Over 80 million tons of waste are currently burned in Europe. Many Member States are seeking quick solutions and investing large amounts of money into waste-burning facilities. The EU is pushing for landfills to be phased out. Incineration of waste is often portrayed as an intelligent way to solve our trash problems and create energy with incinerator supplier. Research shows this to be far from true. Here are nine reasons why burning waste to generate energy is a bad idea.
Municipal waste is made up of materials such as paper, plastics and glass. More than 90 per cent of materials that end up in landfills and incineration plants could be composted or recycled.
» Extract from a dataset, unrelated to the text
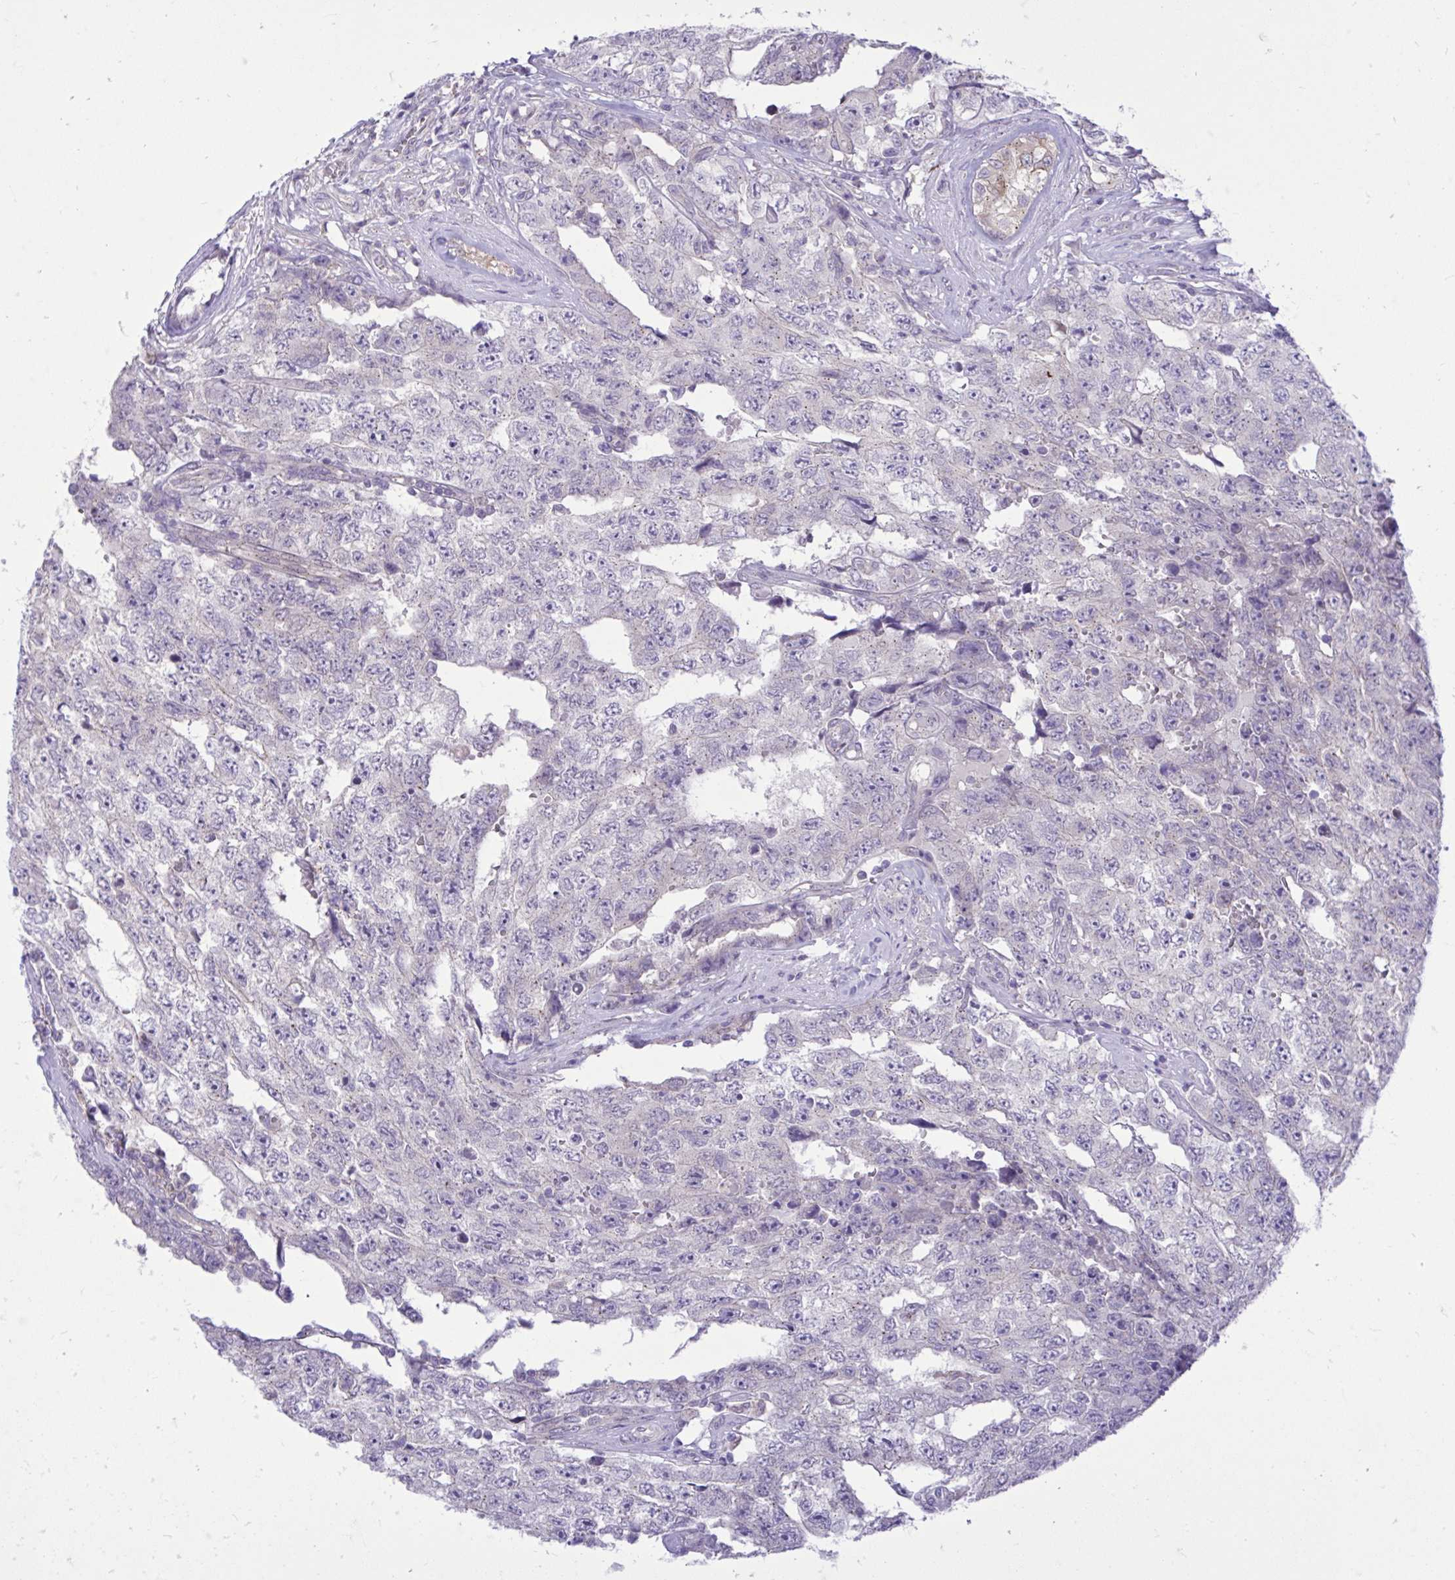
{"staining": {"intensity": "negative", "quantity": "none", "location": "none"}, "tissue": "testis cancer", "cell_type": "Tumor cells", "image_type": "cancer", "snomed": [{"axis": "morphology", "description": "Normal tissue, NOS"}, {"axis": "morphology", "description": "Carcinoma, Embryonal, NOS"}, {"axis": "topography", "description": "Testis"}, {"axis": "topography", "description": "Epididymis"}], "caption": "Immunohistochemistry of testis cancer (embryonal carcinoma) demonstrates no expression in tumor cells.", "gene": "CEACAM18", "patient": {"sex": "male", "age": 25}}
The burning of these valuable materials to produce electricity is a way to discourage efforts to conserve resources and encourage waste generation.
As a rule, countries that promote waste burning have lower recycling rates. This trend is visible in the data on household waste collected in Denmark. The regions with high incineration rates recycle less, and vice versa. Incinerators use a lot of materials that could be reused to generate a small amount of energy. Recycling and composting, on the other hand, can save as much as five times the energy produced by burning waste. The amount of energy that is wasted by the US in not recycling aluminium cans and steel cans as well as paper, printed material, glass, and plastic is equivalent to the output of 15 medium-sized power plants.
Infinite natural processes. It is not sourced from infinite resources like forests, minerals and fossil fuels, which are being cut down at a rate that cannot be sustained. Subsidies for incineration would be better spent on environmentally friendly, energy-saving practices such as recycling and composting. Recycling is better than incineration for four reasons.
The environment and citizens’ health are at risk when waste is burned. Even the most advanced technology cannot prevent the release of large amounts of pollutants into the air, water and soil that end up in the food chain. Incinerators emit carcinogenic pollutants and tiny dust particles that can cause lung damage, heart attacks, irregular heartbeats, and premature deaths.
Denmark, the poster child of Europe’s waste incineration industry discovered recently that its incinerators released twice as much CO2 than initially estimated. This led to the country missing its Kyoto Protocol greenhouse gas reduction targets. A study conducted by the United States Environmental Protection Agency found that Zero Waste strategies could reduce greenhouse gas emissions in the US by up to 42 percent.
Incinerators generate the most energy and handle waste. They also create a heavy economic burden on host cities. Amager Bakke, the infamous incinerator of Copenhagen, is one example.
Many municipalities have been forced into debt due to incinerators. Others are bound to long-term contracts that require them to produce a minimum amount of waste over 20-30 years to pay back investment costs. In 2011, the city of Harrisburg, Pennsylvania, became the largest US bankruptcy due to the financial costs associated with upgrading its incinerator.